Decay was the operative word here in the bowels of the ancient ship. Immediately the archeologists went to work, examining the petrified wood that had become like stone to the touch, almost like charcoal. Yet covering the exterior, was a layer of living fungus and mushroomlike growths which turned into a profusion of flying spores at the slightest touch. "What holds the damned thing together?" asked Stroud.
"The earth here is almost pure clay.
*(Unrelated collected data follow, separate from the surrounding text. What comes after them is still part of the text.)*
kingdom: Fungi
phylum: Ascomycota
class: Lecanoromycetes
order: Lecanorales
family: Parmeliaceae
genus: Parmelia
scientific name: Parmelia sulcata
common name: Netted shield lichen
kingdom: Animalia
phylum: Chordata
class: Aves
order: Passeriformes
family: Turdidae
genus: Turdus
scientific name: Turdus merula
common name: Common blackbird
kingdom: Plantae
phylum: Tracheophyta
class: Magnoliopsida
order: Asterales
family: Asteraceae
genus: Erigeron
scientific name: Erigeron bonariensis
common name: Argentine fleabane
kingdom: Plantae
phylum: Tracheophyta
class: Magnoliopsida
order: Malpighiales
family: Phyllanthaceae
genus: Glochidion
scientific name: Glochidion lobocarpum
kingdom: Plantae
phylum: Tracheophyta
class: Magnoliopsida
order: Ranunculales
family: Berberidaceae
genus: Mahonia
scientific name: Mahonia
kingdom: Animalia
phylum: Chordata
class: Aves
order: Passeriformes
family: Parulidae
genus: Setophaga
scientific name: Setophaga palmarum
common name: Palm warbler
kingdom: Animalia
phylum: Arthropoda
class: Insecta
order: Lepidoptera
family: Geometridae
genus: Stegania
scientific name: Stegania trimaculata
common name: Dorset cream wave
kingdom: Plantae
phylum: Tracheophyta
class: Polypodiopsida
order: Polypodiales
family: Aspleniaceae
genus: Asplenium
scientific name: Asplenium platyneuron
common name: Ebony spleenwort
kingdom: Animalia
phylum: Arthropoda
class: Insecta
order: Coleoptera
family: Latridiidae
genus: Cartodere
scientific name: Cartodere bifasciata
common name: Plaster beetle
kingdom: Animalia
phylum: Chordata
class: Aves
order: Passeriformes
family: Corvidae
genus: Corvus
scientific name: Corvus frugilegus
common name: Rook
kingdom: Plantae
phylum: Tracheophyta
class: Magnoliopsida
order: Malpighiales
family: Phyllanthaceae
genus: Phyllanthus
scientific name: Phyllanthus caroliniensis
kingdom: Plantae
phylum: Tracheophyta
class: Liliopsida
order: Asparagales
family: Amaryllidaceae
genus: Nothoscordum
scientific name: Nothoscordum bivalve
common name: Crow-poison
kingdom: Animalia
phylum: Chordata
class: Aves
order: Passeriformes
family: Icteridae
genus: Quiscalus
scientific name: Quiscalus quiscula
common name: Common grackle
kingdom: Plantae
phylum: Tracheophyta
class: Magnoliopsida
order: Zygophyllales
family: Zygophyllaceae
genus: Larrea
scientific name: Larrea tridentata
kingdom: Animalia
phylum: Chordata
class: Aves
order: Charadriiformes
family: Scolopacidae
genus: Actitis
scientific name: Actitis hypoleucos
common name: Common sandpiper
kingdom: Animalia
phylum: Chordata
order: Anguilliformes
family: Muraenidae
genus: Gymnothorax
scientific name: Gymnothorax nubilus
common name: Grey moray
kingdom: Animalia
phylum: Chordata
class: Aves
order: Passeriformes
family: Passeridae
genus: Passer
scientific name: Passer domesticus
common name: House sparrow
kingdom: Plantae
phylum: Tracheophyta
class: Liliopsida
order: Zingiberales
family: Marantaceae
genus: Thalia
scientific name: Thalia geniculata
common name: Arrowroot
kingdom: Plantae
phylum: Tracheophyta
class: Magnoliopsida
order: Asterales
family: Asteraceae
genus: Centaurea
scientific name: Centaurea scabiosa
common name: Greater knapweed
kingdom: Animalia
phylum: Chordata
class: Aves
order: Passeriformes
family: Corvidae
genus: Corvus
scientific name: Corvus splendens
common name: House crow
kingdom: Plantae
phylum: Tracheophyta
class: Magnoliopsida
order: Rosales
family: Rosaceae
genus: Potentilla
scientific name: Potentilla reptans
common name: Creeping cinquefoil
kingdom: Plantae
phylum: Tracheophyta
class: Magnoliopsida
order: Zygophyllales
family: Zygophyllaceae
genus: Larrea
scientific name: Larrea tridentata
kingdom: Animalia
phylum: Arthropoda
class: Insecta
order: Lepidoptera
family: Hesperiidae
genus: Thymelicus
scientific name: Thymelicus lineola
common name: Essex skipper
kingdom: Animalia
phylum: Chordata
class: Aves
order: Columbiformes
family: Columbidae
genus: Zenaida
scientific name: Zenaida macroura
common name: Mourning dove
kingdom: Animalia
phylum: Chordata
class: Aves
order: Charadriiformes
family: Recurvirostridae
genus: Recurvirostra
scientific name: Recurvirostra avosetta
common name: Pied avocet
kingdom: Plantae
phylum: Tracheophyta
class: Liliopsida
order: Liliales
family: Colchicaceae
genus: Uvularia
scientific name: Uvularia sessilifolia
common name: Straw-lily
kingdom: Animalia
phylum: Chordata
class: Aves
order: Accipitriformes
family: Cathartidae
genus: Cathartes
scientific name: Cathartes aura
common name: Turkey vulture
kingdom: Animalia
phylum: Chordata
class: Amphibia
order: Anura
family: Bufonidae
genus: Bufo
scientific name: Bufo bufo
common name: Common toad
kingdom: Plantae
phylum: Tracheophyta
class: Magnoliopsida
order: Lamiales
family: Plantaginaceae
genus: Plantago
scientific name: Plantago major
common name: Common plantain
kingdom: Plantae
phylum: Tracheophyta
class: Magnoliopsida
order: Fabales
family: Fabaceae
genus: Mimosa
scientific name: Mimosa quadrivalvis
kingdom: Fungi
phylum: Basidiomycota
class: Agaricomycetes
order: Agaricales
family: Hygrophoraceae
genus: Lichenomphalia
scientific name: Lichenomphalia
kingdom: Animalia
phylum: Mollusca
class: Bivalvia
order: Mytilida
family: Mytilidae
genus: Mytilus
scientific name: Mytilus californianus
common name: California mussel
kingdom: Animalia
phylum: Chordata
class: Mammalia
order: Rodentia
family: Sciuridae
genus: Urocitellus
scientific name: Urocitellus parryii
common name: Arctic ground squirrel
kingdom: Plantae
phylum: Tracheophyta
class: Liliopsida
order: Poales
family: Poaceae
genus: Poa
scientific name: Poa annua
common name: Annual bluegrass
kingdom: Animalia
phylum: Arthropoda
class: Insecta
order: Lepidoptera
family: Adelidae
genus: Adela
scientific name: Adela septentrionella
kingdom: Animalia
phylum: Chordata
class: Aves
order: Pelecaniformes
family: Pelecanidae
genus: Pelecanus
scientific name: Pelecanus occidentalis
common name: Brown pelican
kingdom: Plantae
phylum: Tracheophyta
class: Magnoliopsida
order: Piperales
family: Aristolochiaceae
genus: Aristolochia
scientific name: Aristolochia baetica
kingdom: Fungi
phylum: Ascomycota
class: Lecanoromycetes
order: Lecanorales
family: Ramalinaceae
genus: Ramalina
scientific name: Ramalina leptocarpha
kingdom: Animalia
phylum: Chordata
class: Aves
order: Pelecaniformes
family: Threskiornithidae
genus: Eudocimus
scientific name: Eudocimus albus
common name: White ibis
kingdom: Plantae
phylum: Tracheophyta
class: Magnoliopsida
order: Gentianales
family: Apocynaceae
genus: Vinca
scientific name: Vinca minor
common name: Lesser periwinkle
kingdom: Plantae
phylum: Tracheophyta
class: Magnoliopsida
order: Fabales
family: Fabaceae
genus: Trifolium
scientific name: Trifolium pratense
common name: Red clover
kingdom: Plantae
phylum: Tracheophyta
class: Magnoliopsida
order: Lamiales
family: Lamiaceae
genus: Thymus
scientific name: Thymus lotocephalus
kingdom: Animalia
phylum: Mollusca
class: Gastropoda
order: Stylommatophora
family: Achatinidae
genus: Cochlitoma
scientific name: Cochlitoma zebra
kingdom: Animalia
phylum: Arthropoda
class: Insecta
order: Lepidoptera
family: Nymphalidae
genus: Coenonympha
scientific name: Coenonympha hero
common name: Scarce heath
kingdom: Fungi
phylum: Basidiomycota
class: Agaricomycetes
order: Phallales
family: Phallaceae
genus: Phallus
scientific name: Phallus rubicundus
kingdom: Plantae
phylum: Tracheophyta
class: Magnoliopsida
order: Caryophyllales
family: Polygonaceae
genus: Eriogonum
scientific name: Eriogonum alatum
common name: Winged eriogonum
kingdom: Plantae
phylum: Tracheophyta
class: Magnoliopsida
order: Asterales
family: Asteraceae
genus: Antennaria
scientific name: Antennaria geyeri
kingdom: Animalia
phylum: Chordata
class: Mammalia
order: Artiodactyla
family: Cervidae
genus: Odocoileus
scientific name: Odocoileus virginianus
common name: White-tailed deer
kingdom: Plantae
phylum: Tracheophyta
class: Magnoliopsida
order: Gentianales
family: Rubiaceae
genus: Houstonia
It has retarded the natural decay of the wood, and the wood itself--teak would be my guess--" began Wiz.
"Yes, teak beams, imagine it," agreed Leonard, staring.
"The Estrucans were master shipbuilders."
They had stepped inside the ship, and the moment they did so the Etruscan skull, which had somehow fallen into the hands of the pharaoh of Egypt, and had been buried with him, began to glow with a singular orange-to-yellow light. It went bright with the color, dimmed and became bright again, dimmed and brightened, dimmed again, as if breathing, until it finally settled on a glow similar to the sodium-vapor light of a modern streetlamp.
"Damned thing gives me the creeps almost as much as this ship," said Kendra.
"Don't you see that the closer we get to the true cause of the evil here, the stronger Esruad's power becomes?" asked Stroud.
"All I know is that our time is running out."
"Look, look here," said Wiz, pointing. It was a stack of terra-cotta bowls, ladles, jugs, cups. "These will help to date the ship," suggested Wiz.
"Very similar to the terra cotta taken from the Kyrenia ship," said Leonard, "somewhere about 700 b.c."
"Closer, then, to the Yassi Ada ship discovered--"
"We haven't time, gentlemen," Stroud told them.
"Over here," said Leonard. He led them to a collection of double-headed axes, pickaxes, a hoe, a shovel, billhooks, pruning hooks, hammers, knives, punches, gouges, files, chisels, bits and thousands of wooden peg nails.